Stan Edgar appears on Gen V season 2 to set up The Boys season 5
In an August 2025 interview with The Wrap, Esposito suggested Edgar would be back for "The Boys" season 5, and his appearance on "Gen V" all but confirms that. During "The Boys" season 5, Edgar is probably going to be an ally (of convenience) to the anti-Homelander resistance. When Starlight last appeared, she mentioned that she's been on the run since the rest of the Boys were captured by Homelander's forces. Edgar's bunker is the exact kind of home base that Annie needs right now.
Edgar definitely disapproves of Homelander's regime (if only because he's human himself) and he reveals in "Cooking Lessons" that he intends to retake control of Vought. Once he does, he wants Marie by his side. She literally has the exact same powers as his dead daughter, so she could step easily into the role Neuman once played for Edgar.
Homelander's coup probably has Edgar more convinced than ever that his plans, to turn Vought from a "superhero company" into a "proper" defense and pharma company, were the right ones. But remember, while Edgar is helpful and polite to Marie & friends, he is not a good guy. He authorized all sorts of shady doings, assassinations included, when he was head of Vought. In "Cooking Lessons," he implores Marie to embrace that she's more powerful, and valuable, than her friends, who he considers disposable.

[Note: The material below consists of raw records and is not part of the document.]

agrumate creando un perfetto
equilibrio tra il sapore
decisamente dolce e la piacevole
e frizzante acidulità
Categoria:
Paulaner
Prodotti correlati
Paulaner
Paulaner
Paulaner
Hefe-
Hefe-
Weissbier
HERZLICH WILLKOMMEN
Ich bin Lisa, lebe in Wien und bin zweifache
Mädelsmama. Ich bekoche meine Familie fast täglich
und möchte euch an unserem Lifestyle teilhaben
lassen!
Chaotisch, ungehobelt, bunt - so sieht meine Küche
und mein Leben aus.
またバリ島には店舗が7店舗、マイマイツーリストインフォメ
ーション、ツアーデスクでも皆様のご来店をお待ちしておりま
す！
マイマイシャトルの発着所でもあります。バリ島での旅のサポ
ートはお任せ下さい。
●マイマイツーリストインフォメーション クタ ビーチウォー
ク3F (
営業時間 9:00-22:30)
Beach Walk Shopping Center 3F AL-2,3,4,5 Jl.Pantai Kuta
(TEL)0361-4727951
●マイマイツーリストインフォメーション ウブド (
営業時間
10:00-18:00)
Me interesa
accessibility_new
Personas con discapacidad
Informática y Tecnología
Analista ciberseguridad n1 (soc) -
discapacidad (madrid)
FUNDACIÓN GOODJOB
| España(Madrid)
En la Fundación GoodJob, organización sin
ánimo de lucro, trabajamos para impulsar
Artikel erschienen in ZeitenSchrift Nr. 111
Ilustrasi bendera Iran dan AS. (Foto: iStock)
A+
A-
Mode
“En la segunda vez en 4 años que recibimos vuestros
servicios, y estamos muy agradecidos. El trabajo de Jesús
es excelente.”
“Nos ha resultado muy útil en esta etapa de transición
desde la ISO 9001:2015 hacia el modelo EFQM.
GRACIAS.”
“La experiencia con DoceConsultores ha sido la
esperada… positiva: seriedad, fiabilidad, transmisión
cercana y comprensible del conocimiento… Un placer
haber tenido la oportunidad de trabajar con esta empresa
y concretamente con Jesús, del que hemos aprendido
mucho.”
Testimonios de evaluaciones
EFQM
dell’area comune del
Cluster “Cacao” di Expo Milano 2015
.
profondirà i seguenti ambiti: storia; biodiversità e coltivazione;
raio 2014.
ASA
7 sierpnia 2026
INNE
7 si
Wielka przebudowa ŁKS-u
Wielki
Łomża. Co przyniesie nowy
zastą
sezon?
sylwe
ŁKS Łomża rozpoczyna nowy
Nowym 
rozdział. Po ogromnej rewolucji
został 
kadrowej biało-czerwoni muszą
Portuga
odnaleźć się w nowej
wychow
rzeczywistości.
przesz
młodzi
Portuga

"When the dust settles, those that remain will reshape the world," Edgar says to Marie, recalling a similar speech he gave Starlight about power back in "The Boys" season 3. Speaking of power, could "The Boys" end with Edgar back on top of the corporate world? "The Boys" is too cynical a show for a pure happy ending; Edgar is a lesser evil than Homelander (just like how corporate capitalism is a one-degree lesser evil than fascism), but he's still evil.
Stan Edgar staying alive and empowered would be a fitting message for this story all about how capitalism and conservatism have rotted out the world; the rot goes so deep that its most ingrained symptoms can't be cured. (For what it's worth — and spoilers for the comic here — the original "The Boys" comic by Garth Ennis and Darick Robertson ended with Vought bigwig James Stillwell escaping any justice.)
Then there's Zoe. While Edgar is generally too detached for vengeance, I think Zoe will want revenge on Billy Butcher (Karl Urban) for killing her mom. She's unlikely to be the one who does Butcher in, since that role seems reserved for Hughie (Jack Quaid) or Ryan (Cameron Crovetti), but she could become more blood on Butcher's hands.
"Gen V" is streaming on Prime Video with new episodes debuting on Wednesdays. "The Boys" season 5 is set to premiere on Prime Video in 2026.